Indra memakai helmnya kembali dan langsung pulang setelah Anjarani mengusirnya. Sambil berkacak pinggang, Anjarani mengatur emosinya. Dandannya sudah seperti gadis desa yang baru saja diantar pulang oleh anak pak lurah. Memalukan sekali.
“Ck! Tumben banget dia baik begitu….” Gumam Anjarani.
Ia lantas berbalik dan masuk ke dalam rumah Kak Feri. Dan lutut Anjarani langsung lemas saat melihat Kak Feri yang bersandar pada pintu mobil sambil bersiul-siul usil. Sudah pasti kakaknya itu melihat Indra yang mengantarnya pulang.
‘Astaga… jahanam sekali. Kenapa Kak Feri sampai lihat sih?!’
Alsan sekali Kak Feri menatap ke atas sambil bersiul-siul ketika Anjarani masuk dan menutup pagar. Ekspresinya itu membuat Anjarani ingin sekali menghajarnya. Jika bukan karena Kak Feri itu sudah menikah dan Anjarani sudah dewasa, sudah pasti dia melemparkan tas kerdusnya saat ini.
“Aduh, duh, duh. Katanya sih beberapa minggu yang lalu, ‘Ih! Amit-amit!’. Sekarang sudah dianter pulang,” Dan? Sungguh Kak Feri mengolok-oloknya sambil meniru suara Anjarani yang cempreng. Telinga Anjarani langsung saja memerah.
“Apa sih Kak! Nyebelin!”
“Aku laporin ah!” Goda Kak Feri lagi.
“KAK FERI?!” Teriak Anjarani dari dalam rumah. Kak Feri langsung tertawa kencang di luar seperti orang kesurupan.
Malam harinya, Anjarani menemani Kak Feri dan Teh Elsa jalan-jalan ke mall untuk membeli beberapa perlengkapan dapur. Awalnya Anjarani ingin di rumah saja, tapi karena Teh Elsa terlalu baik, jadilah Anjarani yang duduk di kursi belakang dengan tatapan jengkel Kak Feri yang menatapnya dari spion tengah beberapa kali.
Jelas saja Kak Feri tidak ingin Anjarani ikut. Maklum saja, pengantin baru. Kak Feri sudah pasti ingin kencan dengan Teh Elsa malam ini. Tapi mau bagaimana lagi, Teh Elsa sendiri yang memaksa. Toh Anjarani sendiri tidak bisa beralasan lain.
“Sayang? Nanti kita coba makan di Dandita yah? Lagi ada promo, aku juga dapat voucher seratus ribu dari undian aplikasi olshop. Kamu pernah makan di Dandita gak Ran? Gak apa-apa kan makan disana?” Tanya Teh Elsa menghadap ke belakang untuk menanyakan pendapat Anjarani.
“Anjarani mah pemakan segala. Dikasi makan pasir taburin bawang goreng sama kecap aja dimakan sama dia.” Ejek Kak Feri. Anjarani tersenyum jengkel.
“Iya Teh, aku pemakan segala. Seleraku sama kok sama Kak Feri. Besok-besok Teh Elsa masakin Kak Feri pasir sama kerupuk aja, pasti dimakan kok.” Teh Elsa langsung saja tertawa.
Sesampainya di Mall, mereka langsung menuju supermarket untuk membeli bahan makanan beserta tetek bengeknya bumbu dapur. Entah itu garam, penyedap rasa atau bumbu bubuk lainnya. Anjarani tentu saja mengekor seperti anak itik di belakang dua pasangan suami istri yang baru saja menikah.

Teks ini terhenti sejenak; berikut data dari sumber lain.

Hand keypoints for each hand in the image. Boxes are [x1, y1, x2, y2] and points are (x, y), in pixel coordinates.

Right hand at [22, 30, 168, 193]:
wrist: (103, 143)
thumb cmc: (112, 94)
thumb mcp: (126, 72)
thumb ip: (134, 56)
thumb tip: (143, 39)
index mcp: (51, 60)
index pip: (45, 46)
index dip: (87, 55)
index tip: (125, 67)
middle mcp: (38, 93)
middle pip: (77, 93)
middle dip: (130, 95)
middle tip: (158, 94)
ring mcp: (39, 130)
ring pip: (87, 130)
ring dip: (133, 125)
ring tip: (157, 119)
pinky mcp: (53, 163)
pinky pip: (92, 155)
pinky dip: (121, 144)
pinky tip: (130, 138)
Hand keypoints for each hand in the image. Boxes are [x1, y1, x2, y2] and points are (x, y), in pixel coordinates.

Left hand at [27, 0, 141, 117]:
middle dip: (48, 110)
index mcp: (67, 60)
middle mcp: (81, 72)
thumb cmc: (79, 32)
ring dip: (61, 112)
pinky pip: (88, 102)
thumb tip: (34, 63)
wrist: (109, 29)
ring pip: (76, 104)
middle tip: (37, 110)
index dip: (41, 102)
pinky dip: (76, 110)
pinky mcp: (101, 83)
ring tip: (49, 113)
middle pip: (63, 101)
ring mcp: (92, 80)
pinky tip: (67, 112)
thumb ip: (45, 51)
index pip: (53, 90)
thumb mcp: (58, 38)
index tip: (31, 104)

Kadang Anjarani jijik sekali melihat Kak Feri yang tidak malu menampakkan kemesraan di depan public. Tidak, tapi di depan adiknya yang masih belia. Tolong cekik saja kakaknya agar sadar diri. Setelah belanja dan mengantri pun Anjarani masih setia seperti patung berjalan.

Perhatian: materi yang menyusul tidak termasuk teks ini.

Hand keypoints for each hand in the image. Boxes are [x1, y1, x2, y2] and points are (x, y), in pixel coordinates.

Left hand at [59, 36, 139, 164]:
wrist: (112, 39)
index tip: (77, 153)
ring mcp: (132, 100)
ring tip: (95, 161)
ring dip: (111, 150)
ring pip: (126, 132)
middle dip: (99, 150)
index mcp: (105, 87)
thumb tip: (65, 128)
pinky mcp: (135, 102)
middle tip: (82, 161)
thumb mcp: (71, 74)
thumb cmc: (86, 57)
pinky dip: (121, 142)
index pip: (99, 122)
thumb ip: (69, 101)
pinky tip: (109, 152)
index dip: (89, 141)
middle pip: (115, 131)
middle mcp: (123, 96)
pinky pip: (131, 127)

“Ada untungnya juga ya bawa kamu Ran.” Anjarani mendengus kesal.
Setelah ia menjadi obat nyamuk selama perjalanan, kini ia pun dimanfaatkan untuk menjadi kacung untuk membawa barang-barang belanjaan. Entah kapan penderitaannya akan berakhir jika ia terus tinggal bersama kakaknya.
Dua plastik besar sudah di tangan kanan dan kirinya. Membawa banyak belanjaan sampai keluar mall bisa lepas kedua lengannya. Derita punya kakak, adik selalu jadi sasaran siksaannya. Teh Elsa saja berkali-kali menawarkan bantuan untuk membawa belanjaan. Miris sekali kakaknya malah memperhatikan istrinya saja.
-Di kediaman keluarga Dananjaya-
“Le? Ayo makan dulu Le.”
Suara ibunya memanggil dari lantai bawah menyuruh dirinya untuk makan. Ia hanya makan siang saja setelah pulang dari sekolah, lalu tidur sebentar dan kembali belajar lalu main game sampai sore. Tentu saja ibunya khawatir jika anaknya tidak makan sehari.
“Demi apa? Aku belajar matematika seharian!”